Süßkraut/Stevia: in der EU nicht als Lebensmittel zugelassen

Die Stevia wird oft auch als Süßkraut bezeichnet und gehört zur Familie der Korbblütler. Diese Pflanze ist bereits seit Jahrhunderten bekannt und wird traditionell gern als pflanzlicher „Süßstoff“ verwendet. Allein schon beim Kauen eines Stevia-Blattes breitet sich der herrliche, süße Geschmack dieser Pflanze im Mund aus.

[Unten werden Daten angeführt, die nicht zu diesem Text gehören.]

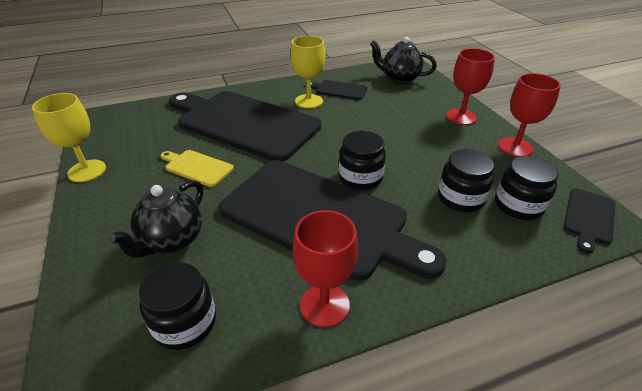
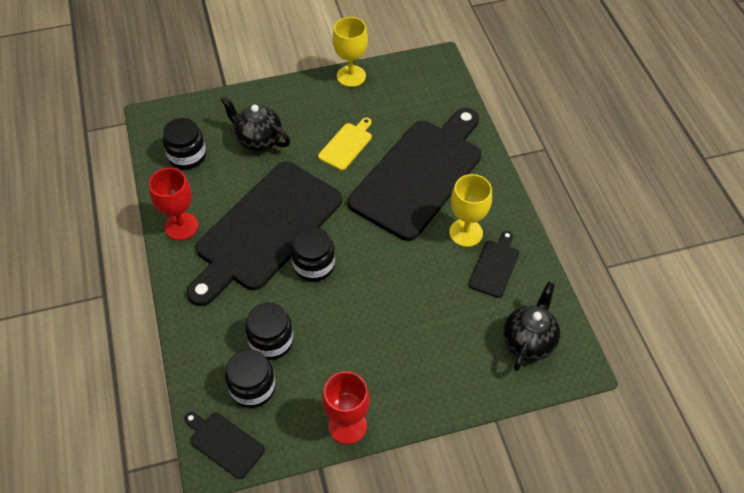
camera: 95 degrees right, 15 degrees up
(461, 117) = (419, 389): red goblet -> none

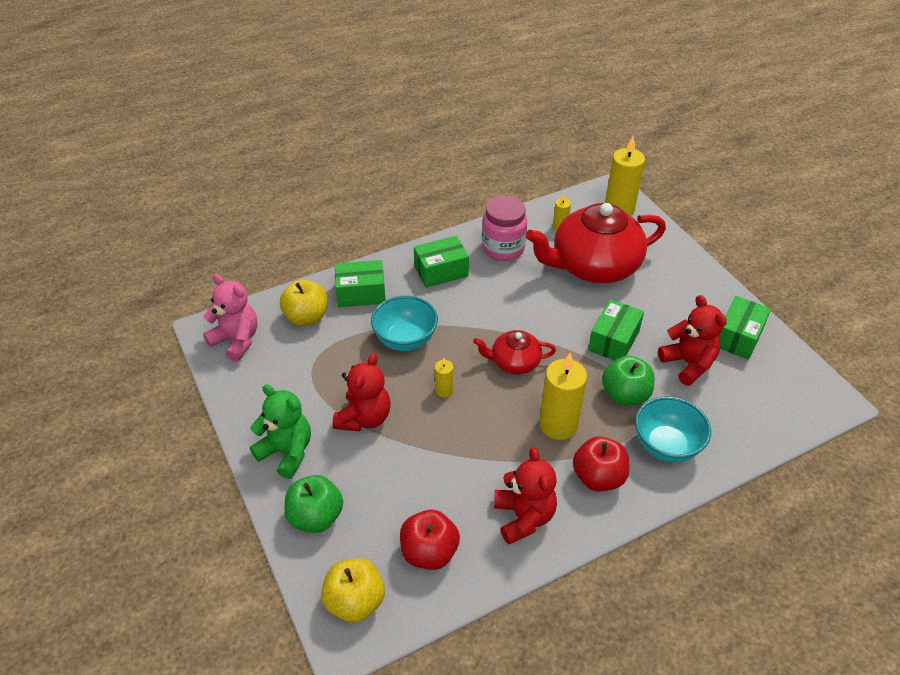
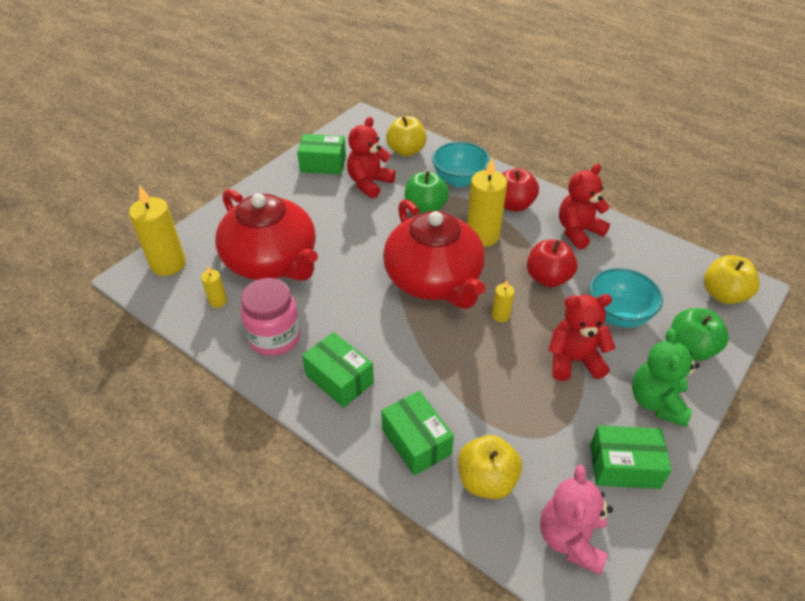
camera: 115 degrees left, 0 degrees up
(405, 340) = (459, 369): turquoise bowl -> turquoise bowl (618, 315)
(429, 552) = (650, 270): red apple -> red apple (548, 278)
(514, 362) = (434, 280): red teapot -> red teapot, size x2.02
(613, 340) = (368, 227): green box -> green box (624, 466)
(744, 418) = (406, 151): none -> yellow apple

Ursprünglich stammt sie aus Südamerika. Ihre Inhaltsstoffe werden vor allem in Asien als Zuckerersatzstoff verwendet (Steviosid). In der EU ist sie derzeit als Lebensmittel oder Lebensmittelzusatzstoff nicht zugelassen. In Brasilien und Paraguay, wo die Stevia auch wild vorkommt, wird sie als Süßstoff und Medizin verwendet. Die Guaraní-Indianer süßen mit ihr den bekannten Mate-Tee.

In Deutschland, wie auch in der gesamten EU, ist das Inverkehrbringen der Stevia als Lebensmittel untersagt. Die Pflanze jedoch darf veräußert werden und sie wird immer bekannter. Ihre Blätter können zum Süßen von Speisen verwendet werden, ebenso genügt ein Teil eines Blattes zur Süßung einer Tasse Tee. Gemahlen kann aus den Blättern Steviapulver gewonnen werden, welches sich besser dosieren lässt.

Unbestätigten Angaben von verschiedenen Blumenschulen zu Folge ist Stevia für Diabetiker unbedenklich. Zahlreiche Organisationen setzen sich für die „Befreiung“ der Stevia-Pflanze ein. Sie argumentieren pro Stevia und versuchen das Verbot als Lebensmittel in der EU aufzuheben.

Die Süßkraut-Pflanze wird bis zu einem Meter hoch. Sie muss feucht gehalten werden, darf aber nicht völlig nass sein. Im Sommer sollte sie leicht gedüngt werden. Die Stevia benötigt einen sonnigen, warmen Platz und ca. 20 Grad Celsius zum Leben.